Anfang der 1960er Jahre beschäftigte die Drahtstiftefabrik im Durchschnitt sieben Frauen in den Packereien, zwei Schlosser, drei Drahtzieher und vier weitere Arbeiter, die als Maschinensteller und Putzer in der Herstellung arbeiteten. Im Kontor waren die Firmeninhaber beschäftigt. Diese Beschäftigtenzahlen gelten auch für die Zeiten guter Umsätze in den 1920er und 1930er Jahren, in wirtschaftlichen Krisensituationen wurde die Belegschaft der Drahtstiftefabrik immer schnell reduziert. Schon seit Mitte der 1970er Jahre begann das Geschäft schlechter zu werden, weil Drahtstifte in vielen Produktionsbereichen nicht mehr benötigt wurden. Die Belegschaft wurde erheblich verkleinert, außer den Brüdern Feldtmann und Meister Spaude arbeiteten in den letzten Jahren nur noch eine langjährige Packerin, ein seit 1953 in der Fabrik beschäftigter angelernter Drahtzieher und wechselnde Hilfskräfte im Betrieb.
Obwohl die Stiftherstellung wieder anlief, machte der Betrieb doch erhebliche Verluste. Aus Sicht der Eigentümer war eine Weiterführung der Produktion deshalb nicht mehr rentabel. Im Dezember 1985 wurde die Drahtstiftefabrik in der Zeißstraße nach 111 Jahren geschlossen.

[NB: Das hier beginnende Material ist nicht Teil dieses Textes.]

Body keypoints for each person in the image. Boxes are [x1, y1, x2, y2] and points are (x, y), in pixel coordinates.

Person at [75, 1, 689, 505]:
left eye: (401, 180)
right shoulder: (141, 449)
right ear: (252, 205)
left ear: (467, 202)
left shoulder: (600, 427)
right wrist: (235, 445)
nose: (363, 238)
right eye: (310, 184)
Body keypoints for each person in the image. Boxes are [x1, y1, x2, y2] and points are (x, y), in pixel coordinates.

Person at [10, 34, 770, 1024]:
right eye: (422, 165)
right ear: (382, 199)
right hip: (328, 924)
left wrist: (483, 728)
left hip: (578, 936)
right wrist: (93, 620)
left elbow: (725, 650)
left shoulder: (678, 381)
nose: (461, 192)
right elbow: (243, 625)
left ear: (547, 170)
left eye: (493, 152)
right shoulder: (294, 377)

Wohnungsbau und Wohnverhältnisse
Im Gegensatz zu sonst in Ottensen üblichen Unterkünften für einfache Arbeiterfamilien waren die im Osterkirchenviertel gebauten Häuser vom Grundriß und der Wohnungsgröße her für die damalige Zeit fortschrittlich. Die Möglichkeit, hinter den Wohnhäusern gelegene Gärten zu nutzen, trug sicherlich zunächst zu den relativ guten Wohnverhältnissen bei. Die Häuser entsprachen der sozialreformerischen Tendenz einzelne Familien in Mietshäusern voneinander zu trennen. Jede Wohnung hatte einen eigenen Zugang, und der vorhandene Flur erlaubte die separate Nutzung einzelner Zimmer. Die Gärten gingen infolge der baulichen Verdichtung in den späteren Jahrzehnten bei fast allen Grundstücken verloren. Sie wichen entweder weiteren Wohnhäusern oder kleinen Gewerbebetrieben in den Hinterhöfen. Nachdem die Drahtstiftfabrik ihren Betrieb aufgenommen hatte, vermieteten die Fabrikanten die kleinen Wohnungen in den Vorderhäusern zum Teil an ihre Arbeitskräfte.

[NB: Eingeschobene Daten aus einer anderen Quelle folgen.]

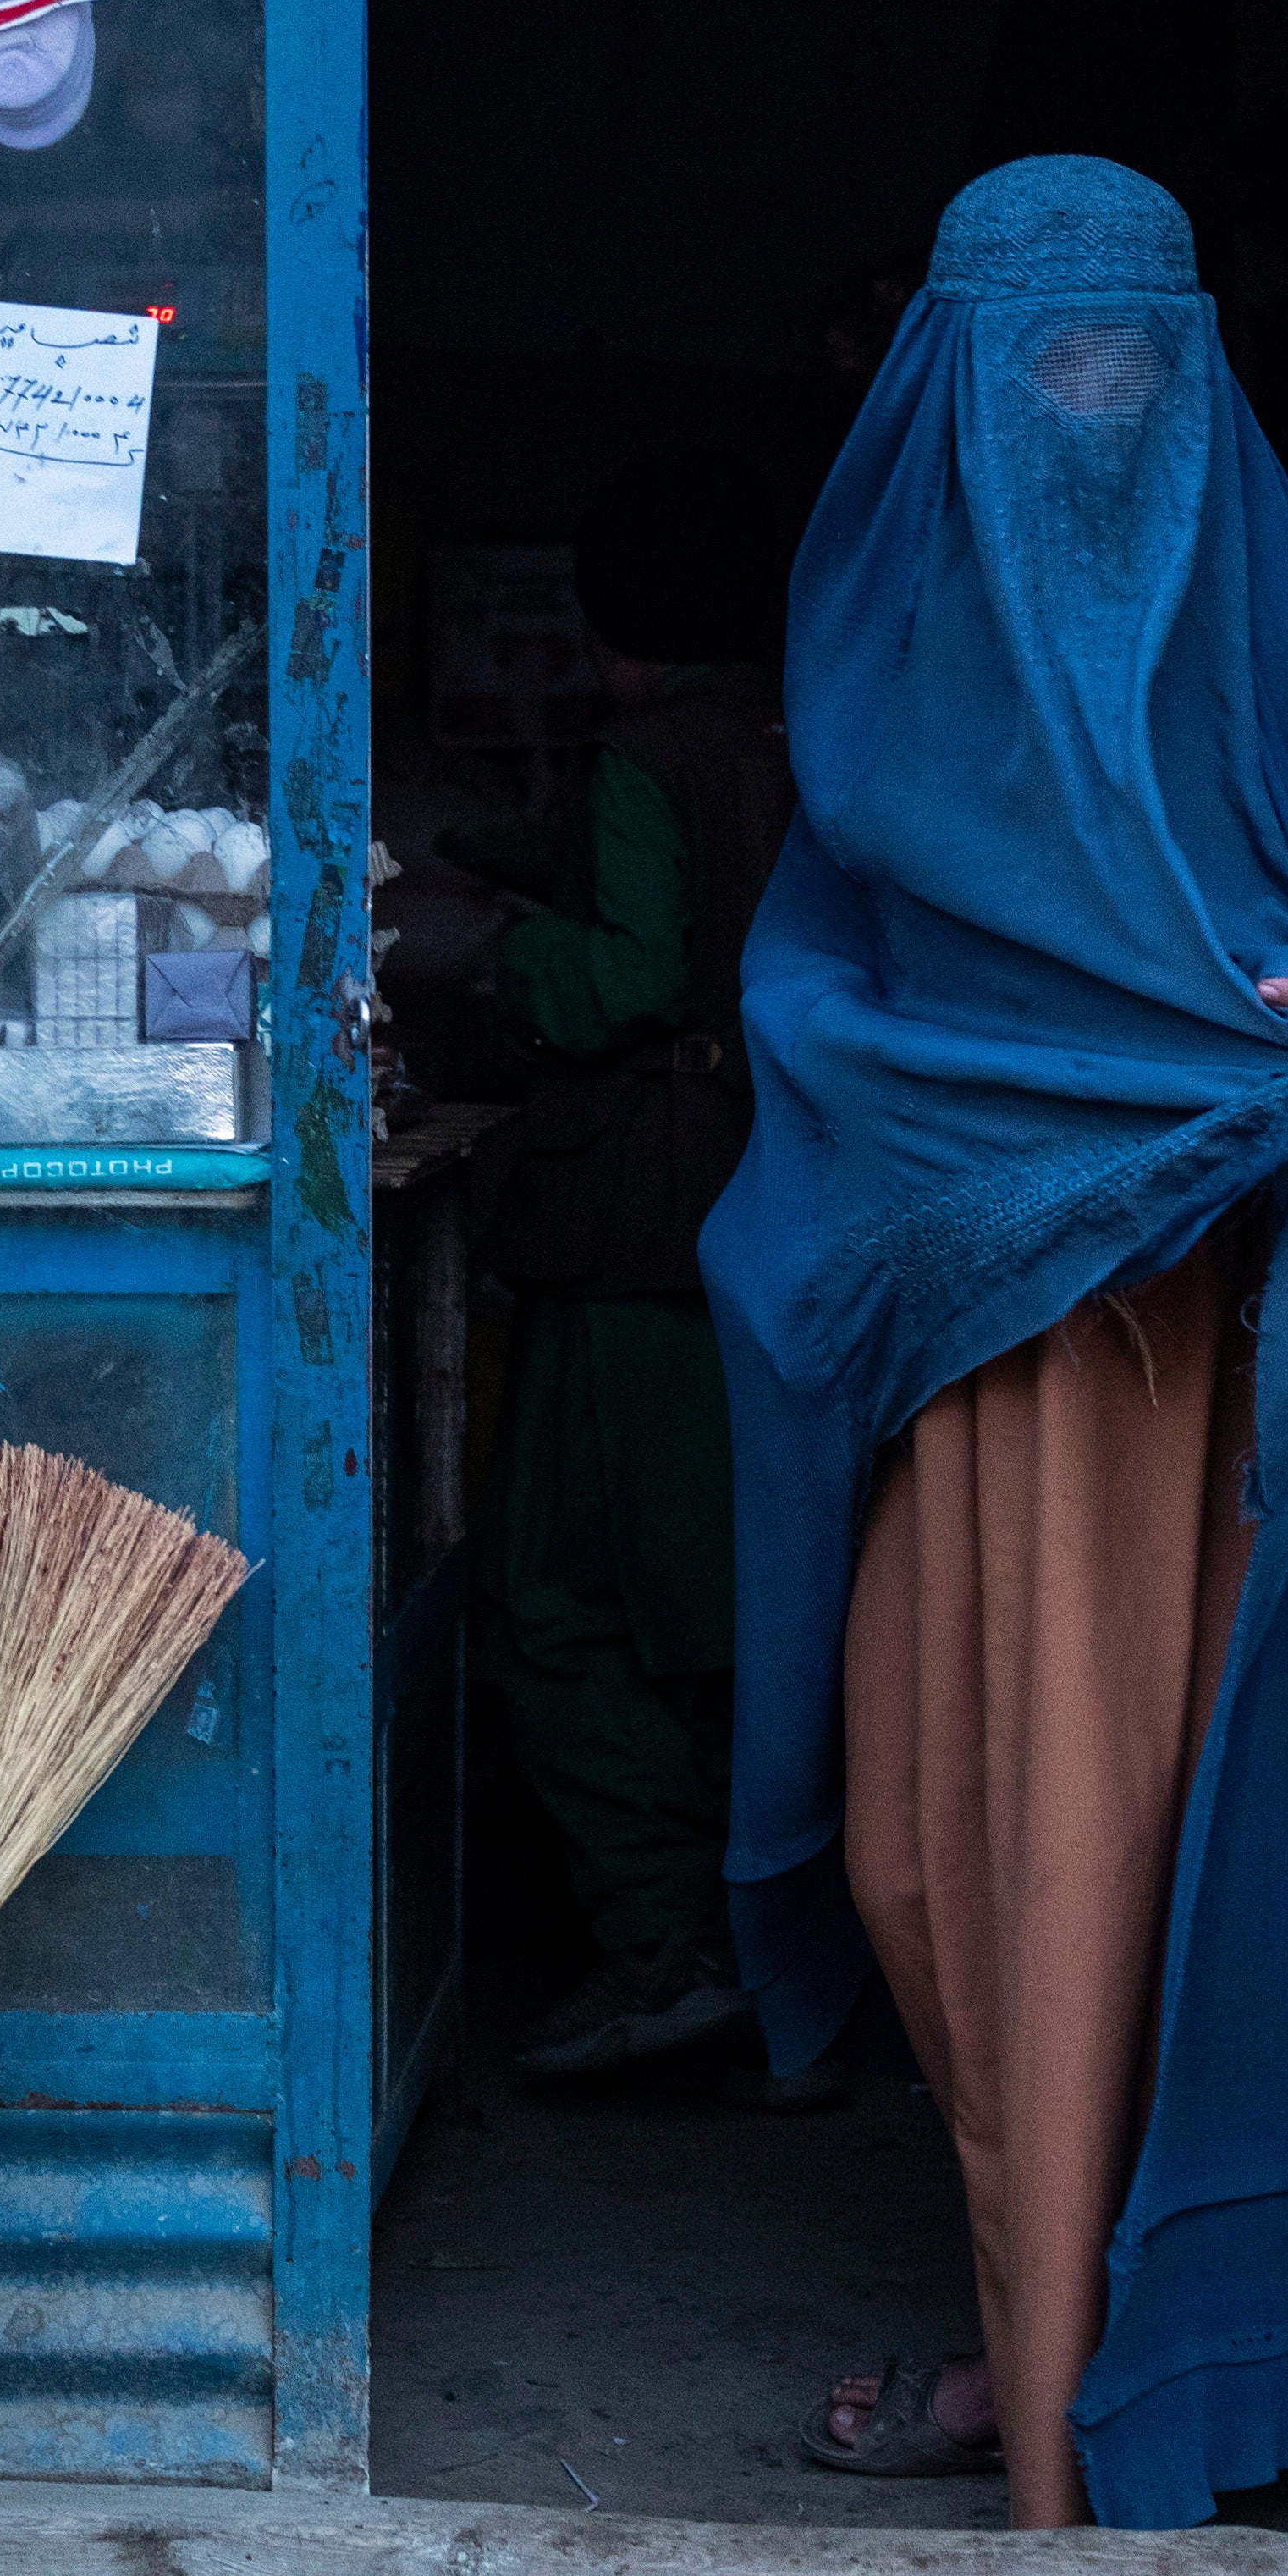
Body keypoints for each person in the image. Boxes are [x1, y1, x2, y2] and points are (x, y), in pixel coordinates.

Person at [707, 153, 1288, 2530]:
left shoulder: (1242, 630)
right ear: (946, 383)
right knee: (929, 1864)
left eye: (1131, 359)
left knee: (1110, 1868)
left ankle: (1073, 2390)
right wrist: (996, 1153)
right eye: (1038, 359)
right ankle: (1049, 2343)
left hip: (1194, 1384)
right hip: (975, 1377)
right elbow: (817, 1008)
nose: (1086, 404)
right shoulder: (888, 650)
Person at [390, 498, 803, 2085]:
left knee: (561, 1597)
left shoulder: (651, 752)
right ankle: (758, 1942)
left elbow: (631, 974)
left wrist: (492, 948)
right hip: (780, 1205)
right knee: (727, 1606)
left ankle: (661, 1946)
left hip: (642, 1214)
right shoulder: (803, 728)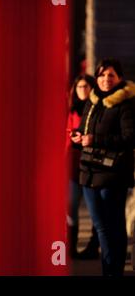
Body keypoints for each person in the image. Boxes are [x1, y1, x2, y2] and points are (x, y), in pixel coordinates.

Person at [72, 58, 135, 276]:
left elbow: (129, 138)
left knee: (113, 225)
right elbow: (83, 129)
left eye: (111, 75)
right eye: (102, 75)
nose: (106, 79)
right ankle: (108, 269)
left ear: (119, 78)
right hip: (88, 172)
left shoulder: (125, 103)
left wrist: (95, 139)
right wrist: (77, 137)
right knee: (100, 226)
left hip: (112, 173)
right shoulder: (93, 100)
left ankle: (112, 271)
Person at [66, 74, 99, 259]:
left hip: (91, 165)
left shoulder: (96, 109)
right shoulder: (71, 110)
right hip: (72, 164)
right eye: (79, 87)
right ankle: (71, 247)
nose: (83, 90)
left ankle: (93, 246)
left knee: (95, 209)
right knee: (70, 207)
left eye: (86, 86)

Die Drahtstiftproduktion verursachte viel Lärm, der auch die Anwohner der Zeißstraße störte. Die langjährige Mieterin einer Wohnung, Frau Straatmann, die bis zur Stilllegung des Betriebes 65 Jahre mit den Produktionsgeräuschen der Maschinen lebte, meinte, daß es hauptsächlich im Sommer sehr laut gewesen sei, weil dann Fenster und Türen der Maschinensäle geöffnet wurden. Allerdings sei sie an den Lärm gewöhnt gewesen, da sie ja seit ihrer Geburt hier gelebt hätte. Sie räumte aber doch ein, daß es „sonnabends und sonntags, wenn nicht gearbeitet wurde, eine Wohltat gewesen ist.
In der Großen Carlstraße (heute Zeißstraße) wurden die Häuser erst im Jahre 1896 an das öffentliche Kanalisationsnetz angeschlossen. Alle Wohnungen konnten „modernisiert“ werden. Die nun möglich gewordenen Toiletten mit Wasserspülung wurden für die Parterrewohnungen im Hinterhof angelegt und für die oberen Wohnungen der Häuser auf dem Dachboden eingebaut. Sie ersetzten die üblichen Latrinenhäuschen. Bis 1985 blieb die Anlage in dieser Form erhalten.